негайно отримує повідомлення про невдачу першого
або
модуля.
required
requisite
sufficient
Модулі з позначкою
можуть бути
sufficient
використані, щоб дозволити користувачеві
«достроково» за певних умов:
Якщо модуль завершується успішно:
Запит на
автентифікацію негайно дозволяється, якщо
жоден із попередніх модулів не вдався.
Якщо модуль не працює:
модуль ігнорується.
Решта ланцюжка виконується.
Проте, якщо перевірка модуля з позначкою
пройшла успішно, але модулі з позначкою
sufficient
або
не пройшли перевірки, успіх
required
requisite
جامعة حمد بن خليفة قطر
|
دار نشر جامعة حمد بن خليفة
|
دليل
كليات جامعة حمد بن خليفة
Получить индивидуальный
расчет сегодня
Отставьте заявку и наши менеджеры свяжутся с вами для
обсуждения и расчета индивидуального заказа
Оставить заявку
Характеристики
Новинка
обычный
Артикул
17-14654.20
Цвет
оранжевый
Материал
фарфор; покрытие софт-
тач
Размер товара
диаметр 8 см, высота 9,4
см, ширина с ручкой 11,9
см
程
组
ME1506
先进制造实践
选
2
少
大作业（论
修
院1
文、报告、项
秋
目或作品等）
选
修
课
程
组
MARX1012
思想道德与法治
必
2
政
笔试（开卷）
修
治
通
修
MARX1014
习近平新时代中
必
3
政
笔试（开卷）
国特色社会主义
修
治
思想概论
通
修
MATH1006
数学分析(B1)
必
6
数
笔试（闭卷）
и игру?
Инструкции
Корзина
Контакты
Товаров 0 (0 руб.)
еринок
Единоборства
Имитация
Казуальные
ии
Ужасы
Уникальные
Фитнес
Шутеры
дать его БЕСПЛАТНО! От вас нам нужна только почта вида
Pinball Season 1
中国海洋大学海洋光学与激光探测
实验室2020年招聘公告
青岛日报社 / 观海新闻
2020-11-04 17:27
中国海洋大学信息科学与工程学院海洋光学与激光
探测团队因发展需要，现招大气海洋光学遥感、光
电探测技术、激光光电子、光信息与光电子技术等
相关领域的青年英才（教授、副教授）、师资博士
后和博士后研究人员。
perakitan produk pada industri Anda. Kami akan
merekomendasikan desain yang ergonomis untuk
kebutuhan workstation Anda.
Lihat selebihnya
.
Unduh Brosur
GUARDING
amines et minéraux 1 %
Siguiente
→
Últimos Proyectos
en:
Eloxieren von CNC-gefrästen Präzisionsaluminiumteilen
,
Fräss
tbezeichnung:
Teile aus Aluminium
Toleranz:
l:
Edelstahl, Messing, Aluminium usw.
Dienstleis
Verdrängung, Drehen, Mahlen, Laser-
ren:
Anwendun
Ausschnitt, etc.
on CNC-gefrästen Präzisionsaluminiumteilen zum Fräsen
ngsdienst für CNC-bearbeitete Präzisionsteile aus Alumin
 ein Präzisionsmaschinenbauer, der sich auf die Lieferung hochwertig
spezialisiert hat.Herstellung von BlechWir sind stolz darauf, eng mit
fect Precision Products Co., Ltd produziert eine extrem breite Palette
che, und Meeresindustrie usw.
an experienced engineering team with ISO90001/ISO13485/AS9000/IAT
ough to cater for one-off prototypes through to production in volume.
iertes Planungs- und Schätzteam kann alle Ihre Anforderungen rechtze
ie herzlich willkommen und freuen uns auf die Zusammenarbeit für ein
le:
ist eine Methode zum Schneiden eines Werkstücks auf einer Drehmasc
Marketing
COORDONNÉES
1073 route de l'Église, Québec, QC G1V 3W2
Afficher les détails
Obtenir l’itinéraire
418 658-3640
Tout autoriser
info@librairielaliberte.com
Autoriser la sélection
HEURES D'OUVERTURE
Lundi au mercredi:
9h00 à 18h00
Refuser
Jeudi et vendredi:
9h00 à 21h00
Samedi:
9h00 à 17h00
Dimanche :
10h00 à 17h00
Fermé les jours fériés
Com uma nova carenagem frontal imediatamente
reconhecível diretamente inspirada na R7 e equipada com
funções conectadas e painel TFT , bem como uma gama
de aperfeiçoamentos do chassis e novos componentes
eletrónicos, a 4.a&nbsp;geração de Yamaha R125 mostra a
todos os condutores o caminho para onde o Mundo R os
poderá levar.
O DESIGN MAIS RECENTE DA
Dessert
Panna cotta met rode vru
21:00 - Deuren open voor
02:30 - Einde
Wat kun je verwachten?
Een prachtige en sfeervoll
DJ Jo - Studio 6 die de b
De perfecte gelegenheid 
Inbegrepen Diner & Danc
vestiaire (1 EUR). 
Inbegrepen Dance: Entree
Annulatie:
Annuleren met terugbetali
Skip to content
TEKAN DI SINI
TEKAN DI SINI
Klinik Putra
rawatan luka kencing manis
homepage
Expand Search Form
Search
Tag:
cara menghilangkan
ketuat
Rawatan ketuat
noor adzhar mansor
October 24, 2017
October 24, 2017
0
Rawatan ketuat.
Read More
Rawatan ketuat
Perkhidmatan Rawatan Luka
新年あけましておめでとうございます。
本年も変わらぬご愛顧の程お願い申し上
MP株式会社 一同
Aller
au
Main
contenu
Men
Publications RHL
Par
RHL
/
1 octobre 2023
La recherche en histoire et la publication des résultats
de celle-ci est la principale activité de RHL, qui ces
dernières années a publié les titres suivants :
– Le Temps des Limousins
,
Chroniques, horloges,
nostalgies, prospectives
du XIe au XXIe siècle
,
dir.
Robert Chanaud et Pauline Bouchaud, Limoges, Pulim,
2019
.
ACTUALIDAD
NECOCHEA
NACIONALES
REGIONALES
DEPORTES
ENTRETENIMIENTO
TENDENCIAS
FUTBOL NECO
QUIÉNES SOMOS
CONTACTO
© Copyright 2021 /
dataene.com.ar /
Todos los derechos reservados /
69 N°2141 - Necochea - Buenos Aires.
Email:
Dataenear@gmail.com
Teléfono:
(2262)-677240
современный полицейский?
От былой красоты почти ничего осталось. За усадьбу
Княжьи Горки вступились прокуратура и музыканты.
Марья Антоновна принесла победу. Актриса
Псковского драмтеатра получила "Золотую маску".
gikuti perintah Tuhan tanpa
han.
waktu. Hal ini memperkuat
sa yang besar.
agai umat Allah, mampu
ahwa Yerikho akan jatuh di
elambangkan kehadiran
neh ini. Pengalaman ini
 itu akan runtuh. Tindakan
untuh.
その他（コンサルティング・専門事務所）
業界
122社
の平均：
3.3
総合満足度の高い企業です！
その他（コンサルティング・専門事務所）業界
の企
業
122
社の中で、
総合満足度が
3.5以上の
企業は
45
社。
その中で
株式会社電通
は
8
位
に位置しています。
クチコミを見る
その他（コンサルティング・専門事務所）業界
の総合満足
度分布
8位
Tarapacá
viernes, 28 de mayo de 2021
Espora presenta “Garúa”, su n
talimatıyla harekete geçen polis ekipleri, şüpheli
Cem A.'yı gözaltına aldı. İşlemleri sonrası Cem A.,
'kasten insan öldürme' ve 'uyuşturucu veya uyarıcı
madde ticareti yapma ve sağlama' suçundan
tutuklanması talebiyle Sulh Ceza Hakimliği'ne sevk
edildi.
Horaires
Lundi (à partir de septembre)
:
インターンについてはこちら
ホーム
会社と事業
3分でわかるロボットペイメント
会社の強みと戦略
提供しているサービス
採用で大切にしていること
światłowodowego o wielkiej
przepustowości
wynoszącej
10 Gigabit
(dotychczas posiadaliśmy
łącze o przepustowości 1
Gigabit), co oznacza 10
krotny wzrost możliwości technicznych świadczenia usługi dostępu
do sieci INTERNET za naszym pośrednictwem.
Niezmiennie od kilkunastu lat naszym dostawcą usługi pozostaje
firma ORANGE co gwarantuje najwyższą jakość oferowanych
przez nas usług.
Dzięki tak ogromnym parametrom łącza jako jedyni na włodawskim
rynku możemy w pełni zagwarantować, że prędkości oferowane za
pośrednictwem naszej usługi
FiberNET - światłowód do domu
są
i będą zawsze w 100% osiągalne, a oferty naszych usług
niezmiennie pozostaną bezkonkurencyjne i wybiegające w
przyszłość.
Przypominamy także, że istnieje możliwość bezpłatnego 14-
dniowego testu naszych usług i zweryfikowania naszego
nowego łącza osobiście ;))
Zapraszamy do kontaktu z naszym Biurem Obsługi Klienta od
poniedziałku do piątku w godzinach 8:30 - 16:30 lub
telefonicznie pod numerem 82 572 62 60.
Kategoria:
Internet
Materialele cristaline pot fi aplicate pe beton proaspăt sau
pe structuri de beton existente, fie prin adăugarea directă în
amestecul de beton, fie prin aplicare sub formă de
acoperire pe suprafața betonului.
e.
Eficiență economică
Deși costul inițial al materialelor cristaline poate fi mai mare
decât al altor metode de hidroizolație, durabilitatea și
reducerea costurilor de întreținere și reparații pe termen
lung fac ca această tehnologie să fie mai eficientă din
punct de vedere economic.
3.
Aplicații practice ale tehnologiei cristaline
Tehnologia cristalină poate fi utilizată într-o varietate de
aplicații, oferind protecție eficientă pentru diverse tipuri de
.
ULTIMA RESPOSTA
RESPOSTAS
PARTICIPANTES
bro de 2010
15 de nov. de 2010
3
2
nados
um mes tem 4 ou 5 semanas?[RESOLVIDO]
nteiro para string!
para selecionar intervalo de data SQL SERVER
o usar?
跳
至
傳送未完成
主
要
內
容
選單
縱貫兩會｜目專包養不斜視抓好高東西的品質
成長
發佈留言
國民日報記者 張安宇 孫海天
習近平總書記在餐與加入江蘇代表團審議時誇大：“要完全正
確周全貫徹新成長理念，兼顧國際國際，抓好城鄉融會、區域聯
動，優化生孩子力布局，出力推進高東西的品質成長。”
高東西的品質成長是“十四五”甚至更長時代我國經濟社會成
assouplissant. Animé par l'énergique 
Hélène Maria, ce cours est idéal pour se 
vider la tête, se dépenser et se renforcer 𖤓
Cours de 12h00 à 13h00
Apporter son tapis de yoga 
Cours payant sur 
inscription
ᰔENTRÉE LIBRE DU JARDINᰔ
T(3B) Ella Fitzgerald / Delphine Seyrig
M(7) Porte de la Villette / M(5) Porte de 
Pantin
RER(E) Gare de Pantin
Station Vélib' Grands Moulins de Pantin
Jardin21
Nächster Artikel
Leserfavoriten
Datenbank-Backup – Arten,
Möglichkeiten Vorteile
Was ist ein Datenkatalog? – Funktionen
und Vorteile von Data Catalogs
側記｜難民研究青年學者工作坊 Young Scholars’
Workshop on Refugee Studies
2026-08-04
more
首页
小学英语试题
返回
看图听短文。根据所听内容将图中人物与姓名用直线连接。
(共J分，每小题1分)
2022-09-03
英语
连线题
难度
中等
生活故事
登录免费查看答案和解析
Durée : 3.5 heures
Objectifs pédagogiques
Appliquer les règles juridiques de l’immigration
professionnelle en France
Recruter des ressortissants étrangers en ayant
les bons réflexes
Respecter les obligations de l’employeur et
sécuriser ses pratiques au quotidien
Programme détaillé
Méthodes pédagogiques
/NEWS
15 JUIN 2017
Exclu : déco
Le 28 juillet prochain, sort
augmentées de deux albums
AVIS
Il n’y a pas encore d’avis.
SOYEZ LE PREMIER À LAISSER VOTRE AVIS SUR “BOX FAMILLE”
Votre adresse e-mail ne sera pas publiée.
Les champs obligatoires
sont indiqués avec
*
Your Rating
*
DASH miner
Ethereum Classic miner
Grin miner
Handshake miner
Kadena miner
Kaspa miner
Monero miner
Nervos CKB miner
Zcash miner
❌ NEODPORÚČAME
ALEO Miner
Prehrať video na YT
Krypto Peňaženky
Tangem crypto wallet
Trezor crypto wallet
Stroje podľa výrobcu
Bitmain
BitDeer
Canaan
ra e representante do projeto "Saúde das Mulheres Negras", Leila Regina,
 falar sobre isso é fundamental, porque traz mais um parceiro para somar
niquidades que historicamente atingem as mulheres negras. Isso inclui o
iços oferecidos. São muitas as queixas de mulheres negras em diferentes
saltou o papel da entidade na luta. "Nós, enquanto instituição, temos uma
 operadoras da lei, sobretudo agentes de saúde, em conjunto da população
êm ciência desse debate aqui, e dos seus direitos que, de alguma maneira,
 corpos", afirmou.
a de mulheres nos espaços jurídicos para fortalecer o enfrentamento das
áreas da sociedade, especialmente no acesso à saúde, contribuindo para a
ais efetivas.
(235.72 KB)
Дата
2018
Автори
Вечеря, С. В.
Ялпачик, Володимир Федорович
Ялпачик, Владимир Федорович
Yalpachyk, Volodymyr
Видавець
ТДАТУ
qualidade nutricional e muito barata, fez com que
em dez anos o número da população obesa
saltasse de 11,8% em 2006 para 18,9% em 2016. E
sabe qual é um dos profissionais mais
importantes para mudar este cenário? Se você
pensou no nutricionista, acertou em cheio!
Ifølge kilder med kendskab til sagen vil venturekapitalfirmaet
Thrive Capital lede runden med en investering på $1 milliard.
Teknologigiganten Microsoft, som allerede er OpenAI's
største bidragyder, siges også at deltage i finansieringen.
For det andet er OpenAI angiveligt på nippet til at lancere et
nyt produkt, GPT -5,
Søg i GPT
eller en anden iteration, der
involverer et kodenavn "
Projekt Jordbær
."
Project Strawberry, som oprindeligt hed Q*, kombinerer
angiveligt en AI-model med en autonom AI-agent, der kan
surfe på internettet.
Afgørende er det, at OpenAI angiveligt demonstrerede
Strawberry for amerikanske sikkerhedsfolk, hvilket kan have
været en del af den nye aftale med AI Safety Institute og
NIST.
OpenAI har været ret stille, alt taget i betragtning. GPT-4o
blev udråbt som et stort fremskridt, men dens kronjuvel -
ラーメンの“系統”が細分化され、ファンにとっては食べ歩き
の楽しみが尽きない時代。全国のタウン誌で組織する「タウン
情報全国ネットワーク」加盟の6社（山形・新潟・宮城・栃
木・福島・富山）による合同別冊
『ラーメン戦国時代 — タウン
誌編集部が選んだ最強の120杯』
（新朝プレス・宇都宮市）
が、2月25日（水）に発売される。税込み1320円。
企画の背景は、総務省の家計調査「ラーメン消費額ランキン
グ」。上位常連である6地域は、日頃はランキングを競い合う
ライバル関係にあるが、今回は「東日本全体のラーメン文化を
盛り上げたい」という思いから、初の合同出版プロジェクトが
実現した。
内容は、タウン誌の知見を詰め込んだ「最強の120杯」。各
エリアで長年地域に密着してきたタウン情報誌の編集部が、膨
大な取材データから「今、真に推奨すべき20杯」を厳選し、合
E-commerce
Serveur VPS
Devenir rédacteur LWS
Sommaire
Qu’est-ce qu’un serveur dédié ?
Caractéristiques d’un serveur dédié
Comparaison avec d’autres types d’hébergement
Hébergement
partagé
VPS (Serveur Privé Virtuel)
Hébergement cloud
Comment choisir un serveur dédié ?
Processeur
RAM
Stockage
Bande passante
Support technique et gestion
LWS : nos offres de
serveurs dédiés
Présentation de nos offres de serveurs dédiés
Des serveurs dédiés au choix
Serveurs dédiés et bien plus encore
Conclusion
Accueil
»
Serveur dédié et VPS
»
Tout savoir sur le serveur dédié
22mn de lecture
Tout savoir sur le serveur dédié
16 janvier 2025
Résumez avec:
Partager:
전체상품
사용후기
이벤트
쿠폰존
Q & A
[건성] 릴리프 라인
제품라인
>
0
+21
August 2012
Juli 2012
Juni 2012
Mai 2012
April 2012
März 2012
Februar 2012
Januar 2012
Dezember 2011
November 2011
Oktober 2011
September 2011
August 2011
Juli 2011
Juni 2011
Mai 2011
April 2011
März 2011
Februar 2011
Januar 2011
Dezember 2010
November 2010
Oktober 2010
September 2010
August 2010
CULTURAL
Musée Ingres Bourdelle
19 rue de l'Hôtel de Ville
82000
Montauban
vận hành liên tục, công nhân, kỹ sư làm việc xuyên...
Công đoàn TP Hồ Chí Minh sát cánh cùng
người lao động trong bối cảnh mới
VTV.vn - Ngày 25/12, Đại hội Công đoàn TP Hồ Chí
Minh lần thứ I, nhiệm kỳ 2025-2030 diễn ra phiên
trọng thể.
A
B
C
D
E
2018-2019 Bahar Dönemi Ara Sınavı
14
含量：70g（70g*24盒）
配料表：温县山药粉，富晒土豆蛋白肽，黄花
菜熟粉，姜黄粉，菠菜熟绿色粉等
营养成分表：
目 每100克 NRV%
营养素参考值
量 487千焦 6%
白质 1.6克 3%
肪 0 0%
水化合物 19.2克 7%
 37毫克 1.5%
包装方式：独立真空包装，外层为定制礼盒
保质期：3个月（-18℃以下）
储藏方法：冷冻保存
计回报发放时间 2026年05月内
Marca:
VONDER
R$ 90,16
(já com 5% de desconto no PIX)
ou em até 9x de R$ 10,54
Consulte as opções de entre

--- TASK ITEM ---
Return every line of the records in which the word "angiveligt" is found.

--- WRITTEN ANSWER ---
For det andet er OpenAI angiveligt på nippet til at lancere et
angiveligt en AI-model med en autonom AI-agent, der kan
Afgørende er det, at OpenAI angiveligt demonstrerede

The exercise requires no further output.